*What the task asks*:
Filter the rows below and copy out each line that contains the string "text", matching case exactly.

*Data extracted from a collection*:
BEGIN
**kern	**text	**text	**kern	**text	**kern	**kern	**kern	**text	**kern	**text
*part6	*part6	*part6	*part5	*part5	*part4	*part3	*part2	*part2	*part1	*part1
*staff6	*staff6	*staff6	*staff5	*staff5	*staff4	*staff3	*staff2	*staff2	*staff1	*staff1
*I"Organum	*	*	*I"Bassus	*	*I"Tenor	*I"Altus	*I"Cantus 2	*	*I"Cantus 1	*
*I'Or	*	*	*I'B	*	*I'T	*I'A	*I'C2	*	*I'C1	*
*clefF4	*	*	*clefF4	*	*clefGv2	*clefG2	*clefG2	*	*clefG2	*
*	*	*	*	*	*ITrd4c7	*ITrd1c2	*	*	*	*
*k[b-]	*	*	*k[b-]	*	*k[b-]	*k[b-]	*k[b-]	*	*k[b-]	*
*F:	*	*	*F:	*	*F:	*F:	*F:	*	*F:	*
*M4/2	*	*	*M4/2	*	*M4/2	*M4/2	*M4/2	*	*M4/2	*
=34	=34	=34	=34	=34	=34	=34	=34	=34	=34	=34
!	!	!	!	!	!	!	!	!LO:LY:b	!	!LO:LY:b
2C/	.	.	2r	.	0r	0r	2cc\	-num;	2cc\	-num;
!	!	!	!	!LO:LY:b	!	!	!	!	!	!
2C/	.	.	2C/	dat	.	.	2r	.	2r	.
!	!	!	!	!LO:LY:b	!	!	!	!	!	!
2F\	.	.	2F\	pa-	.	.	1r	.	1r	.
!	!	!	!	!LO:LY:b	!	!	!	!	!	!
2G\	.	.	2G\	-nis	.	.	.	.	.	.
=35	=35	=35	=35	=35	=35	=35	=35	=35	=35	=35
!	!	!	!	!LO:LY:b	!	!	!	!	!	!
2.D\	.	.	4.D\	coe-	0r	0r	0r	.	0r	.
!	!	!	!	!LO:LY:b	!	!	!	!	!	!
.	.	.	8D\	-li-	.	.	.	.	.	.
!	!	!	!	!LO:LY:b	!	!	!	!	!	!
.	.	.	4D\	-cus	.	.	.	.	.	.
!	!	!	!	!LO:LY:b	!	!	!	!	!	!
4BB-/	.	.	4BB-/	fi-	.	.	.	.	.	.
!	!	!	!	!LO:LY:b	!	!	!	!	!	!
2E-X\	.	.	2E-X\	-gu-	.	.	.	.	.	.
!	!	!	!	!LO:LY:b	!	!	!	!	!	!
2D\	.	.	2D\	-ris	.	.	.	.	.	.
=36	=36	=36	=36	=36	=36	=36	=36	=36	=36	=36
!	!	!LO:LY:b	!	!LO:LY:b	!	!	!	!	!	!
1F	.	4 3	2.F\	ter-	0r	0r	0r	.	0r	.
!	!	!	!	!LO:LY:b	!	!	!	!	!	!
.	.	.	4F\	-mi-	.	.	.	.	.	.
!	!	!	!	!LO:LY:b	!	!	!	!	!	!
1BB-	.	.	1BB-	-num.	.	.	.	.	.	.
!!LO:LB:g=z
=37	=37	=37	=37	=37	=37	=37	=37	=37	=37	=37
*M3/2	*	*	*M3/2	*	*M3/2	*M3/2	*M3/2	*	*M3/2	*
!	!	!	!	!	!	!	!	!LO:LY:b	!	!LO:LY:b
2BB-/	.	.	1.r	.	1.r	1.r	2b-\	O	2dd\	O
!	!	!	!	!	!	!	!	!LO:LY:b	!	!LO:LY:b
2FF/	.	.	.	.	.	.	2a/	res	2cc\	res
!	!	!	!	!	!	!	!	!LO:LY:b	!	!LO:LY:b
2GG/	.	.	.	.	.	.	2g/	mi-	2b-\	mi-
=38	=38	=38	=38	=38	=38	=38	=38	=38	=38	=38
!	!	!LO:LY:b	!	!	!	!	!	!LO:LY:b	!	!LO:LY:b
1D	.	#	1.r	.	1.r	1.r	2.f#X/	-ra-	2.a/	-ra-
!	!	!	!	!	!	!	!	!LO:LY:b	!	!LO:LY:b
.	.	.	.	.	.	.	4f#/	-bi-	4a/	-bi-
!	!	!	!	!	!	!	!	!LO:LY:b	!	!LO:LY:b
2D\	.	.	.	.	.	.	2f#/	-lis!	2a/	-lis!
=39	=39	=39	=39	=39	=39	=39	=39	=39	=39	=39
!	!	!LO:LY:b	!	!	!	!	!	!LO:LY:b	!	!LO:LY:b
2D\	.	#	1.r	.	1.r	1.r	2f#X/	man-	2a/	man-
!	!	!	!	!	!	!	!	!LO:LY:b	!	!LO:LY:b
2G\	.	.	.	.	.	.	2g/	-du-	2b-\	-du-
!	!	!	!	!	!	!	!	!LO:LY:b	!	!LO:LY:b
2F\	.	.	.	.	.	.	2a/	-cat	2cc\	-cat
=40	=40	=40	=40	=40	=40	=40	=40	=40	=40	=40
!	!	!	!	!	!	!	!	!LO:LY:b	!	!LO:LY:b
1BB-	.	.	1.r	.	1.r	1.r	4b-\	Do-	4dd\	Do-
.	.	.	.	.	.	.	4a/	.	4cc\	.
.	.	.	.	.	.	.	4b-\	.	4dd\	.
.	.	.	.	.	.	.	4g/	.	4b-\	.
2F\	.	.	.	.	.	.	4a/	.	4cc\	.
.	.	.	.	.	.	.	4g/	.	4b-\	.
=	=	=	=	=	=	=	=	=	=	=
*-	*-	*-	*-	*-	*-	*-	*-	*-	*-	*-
END
BEGIN
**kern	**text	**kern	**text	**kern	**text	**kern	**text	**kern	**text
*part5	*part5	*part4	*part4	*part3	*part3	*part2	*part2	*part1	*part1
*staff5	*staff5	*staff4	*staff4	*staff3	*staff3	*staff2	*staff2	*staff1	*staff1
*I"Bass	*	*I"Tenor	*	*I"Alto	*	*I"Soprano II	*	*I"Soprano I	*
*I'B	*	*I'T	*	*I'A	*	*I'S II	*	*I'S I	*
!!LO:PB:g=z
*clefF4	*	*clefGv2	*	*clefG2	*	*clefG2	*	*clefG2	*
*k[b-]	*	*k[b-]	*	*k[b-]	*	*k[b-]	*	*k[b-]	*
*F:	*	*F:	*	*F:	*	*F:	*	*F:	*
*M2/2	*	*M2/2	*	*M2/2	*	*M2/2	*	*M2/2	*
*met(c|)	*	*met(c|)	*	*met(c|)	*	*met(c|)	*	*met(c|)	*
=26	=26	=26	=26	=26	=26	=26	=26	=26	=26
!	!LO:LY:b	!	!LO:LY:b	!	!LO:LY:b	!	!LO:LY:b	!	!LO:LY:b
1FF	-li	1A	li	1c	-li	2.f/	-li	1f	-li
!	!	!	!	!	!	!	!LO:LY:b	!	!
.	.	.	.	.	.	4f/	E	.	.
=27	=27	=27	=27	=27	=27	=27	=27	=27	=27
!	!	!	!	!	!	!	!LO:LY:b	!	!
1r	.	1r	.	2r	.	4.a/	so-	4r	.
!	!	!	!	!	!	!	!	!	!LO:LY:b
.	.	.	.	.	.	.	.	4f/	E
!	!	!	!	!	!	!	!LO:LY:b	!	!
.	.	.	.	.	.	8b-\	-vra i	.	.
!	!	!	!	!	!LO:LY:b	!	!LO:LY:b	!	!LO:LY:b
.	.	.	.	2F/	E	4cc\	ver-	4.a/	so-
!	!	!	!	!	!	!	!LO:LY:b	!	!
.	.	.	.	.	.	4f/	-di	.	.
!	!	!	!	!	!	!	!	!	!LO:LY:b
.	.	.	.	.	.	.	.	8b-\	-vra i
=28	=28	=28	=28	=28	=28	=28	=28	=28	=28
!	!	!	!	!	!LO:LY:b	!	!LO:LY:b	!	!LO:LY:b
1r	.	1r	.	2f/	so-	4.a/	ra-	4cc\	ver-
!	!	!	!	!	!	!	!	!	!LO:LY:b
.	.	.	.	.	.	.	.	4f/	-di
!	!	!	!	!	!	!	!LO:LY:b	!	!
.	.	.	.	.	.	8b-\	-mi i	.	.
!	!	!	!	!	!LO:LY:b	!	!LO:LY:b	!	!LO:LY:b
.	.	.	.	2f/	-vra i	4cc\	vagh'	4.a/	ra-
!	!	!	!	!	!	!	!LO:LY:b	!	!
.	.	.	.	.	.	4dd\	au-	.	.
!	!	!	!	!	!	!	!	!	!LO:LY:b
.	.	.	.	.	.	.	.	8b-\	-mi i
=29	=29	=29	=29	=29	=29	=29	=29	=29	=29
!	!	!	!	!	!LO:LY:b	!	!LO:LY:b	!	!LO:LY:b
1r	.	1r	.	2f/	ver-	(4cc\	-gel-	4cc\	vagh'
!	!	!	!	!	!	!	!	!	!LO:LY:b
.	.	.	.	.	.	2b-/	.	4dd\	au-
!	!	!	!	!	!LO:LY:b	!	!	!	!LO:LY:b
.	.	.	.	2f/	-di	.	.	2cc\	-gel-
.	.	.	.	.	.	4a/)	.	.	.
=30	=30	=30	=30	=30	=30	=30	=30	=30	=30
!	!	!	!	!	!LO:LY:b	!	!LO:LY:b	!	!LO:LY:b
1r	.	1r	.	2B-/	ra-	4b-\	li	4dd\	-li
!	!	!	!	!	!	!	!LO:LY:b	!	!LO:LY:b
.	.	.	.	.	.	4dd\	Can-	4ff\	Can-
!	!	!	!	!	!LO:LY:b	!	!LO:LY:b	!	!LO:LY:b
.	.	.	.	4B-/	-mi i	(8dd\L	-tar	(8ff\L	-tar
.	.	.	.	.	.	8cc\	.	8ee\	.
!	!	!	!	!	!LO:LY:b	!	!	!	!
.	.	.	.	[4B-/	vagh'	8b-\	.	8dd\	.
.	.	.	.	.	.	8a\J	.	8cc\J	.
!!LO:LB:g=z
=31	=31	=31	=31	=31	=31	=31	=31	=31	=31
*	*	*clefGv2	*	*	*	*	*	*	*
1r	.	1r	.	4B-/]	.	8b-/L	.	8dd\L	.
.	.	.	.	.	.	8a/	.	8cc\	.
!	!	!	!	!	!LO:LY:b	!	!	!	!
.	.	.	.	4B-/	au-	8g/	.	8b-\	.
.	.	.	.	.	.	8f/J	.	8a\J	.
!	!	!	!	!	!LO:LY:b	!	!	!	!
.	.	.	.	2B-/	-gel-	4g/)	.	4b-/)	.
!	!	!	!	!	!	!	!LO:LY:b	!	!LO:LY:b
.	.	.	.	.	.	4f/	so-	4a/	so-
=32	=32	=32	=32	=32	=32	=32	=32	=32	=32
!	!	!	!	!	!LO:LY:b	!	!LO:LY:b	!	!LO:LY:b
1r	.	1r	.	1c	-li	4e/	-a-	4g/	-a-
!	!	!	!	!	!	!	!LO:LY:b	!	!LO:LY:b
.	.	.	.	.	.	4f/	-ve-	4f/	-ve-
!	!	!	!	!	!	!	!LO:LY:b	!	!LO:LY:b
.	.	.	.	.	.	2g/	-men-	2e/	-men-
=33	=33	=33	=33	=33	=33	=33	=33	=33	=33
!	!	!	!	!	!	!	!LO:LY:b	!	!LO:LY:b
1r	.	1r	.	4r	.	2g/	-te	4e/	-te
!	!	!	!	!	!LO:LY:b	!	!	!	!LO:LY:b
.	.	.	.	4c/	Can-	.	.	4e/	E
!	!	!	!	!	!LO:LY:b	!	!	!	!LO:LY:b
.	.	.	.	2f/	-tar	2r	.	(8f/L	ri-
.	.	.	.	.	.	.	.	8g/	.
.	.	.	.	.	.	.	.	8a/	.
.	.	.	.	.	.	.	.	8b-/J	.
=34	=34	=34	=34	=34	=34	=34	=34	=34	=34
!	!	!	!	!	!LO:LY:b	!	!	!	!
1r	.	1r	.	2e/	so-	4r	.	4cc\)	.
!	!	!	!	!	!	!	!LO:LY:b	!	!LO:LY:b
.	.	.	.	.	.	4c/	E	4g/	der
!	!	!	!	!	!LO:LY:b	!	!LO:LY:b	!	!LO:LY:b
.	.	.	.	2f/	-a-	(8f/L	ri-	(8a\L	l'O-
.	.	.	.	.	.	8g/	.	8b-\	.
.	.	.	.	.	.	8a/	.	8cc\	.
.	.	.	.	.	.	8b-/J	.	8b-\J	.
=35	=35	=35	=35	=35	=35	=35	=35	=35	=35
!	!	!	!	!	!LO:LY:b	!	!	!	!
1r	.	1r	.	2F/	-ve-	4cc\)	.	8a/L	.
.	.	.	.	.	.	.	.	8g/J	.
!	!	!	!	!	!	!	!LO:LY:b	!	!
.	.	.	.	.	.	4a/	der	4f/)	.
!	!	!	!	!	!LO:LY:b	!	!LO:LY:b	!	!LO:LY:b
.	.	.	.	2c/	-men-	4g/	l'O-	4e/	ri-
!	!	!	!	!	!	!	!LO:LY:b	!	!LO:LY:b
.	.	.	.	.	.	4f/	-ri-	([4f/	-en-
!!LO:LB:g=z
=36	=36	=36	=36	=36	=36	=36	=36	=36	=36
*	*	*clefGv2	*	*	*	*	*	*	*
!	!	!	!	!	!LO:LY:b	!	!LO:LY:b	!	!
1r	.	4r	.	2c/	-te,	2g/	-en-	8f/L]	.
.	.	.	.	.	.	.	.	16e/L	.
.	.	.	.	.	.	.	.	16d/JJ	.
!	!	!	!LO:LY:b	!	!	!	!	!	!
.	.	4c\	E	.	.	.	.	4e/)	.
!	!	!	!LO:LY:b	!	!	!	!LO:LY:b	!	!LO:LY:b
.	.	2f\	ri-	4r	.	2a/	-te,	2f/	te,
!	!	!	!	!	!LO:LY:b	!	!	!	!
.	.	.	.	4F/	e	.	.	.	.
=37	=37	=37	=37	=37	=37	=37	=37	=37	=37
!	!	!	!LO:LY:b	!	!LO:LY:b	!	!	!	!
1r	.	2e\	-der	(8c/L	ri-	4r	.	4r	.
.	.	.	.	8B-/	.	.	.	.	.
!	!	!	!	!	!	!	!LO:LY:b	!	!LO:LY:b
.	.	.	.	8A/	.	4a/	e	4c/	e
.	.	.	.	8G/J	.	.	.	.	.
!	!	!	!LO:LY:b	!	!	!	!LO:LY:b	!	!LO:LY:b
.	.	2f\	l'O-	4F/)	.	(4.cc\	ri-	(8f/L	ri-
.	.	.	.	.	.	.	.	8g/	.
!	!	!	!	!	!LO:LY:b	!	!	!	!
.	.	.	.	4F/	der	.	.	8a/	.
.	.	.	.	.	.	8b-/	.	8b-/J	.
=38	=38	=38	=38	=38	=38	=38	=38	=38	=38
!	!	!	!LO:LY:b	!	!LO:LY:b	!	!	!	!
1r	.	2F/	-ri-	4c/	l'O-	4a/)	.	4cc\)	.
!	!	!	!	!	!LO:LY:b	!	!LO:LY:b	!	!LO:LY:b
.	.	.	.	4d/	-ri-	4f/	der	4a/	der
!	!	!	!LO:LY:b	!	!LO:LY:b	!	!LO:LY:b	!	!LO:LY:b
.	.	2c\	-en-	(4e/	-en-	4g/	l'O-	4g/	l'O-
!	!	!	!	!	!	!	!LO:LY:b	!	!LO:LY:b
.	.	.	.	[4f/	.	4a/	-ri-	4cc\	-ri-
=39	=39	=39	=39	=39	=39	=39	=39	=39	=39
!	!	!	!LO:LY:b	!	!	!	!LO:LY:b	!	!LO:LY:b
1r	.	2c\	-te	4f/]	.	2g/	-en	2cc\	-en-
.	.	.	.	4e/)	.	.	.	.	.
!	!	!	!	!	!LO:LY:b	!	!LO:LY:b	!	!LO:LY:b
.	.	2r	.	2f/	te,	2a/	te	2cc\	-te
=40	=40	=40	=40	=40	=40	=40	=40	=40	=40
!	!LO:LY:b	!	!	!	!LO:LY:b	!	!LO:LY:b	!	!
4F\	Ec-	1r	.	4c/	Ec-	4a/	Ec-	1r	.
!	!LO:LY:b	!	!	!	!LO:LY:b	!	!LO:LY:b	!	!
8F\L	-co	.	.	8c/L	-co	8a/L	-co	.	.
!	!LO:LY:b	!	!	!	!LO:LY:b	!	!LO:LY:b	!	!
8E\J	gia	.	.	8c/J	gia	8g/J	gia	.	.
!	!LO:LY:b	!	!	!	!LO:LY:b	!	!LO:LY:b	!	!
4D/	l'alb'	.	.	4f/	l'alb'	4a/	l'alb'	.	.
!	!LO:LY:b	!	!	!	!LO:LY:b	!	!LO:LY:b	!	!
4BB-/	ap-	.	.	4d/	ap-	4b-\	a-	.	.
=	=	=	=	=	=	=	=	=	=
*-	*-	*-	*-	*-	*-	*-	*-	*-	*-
END
*Task output*:
**kern	**text	**text	**kern	**text	**kern	**kern	**kern	**text	**kern	**text
**kern	**text	**kern	**text	**kern	**text	**kern	**text	**kern	**text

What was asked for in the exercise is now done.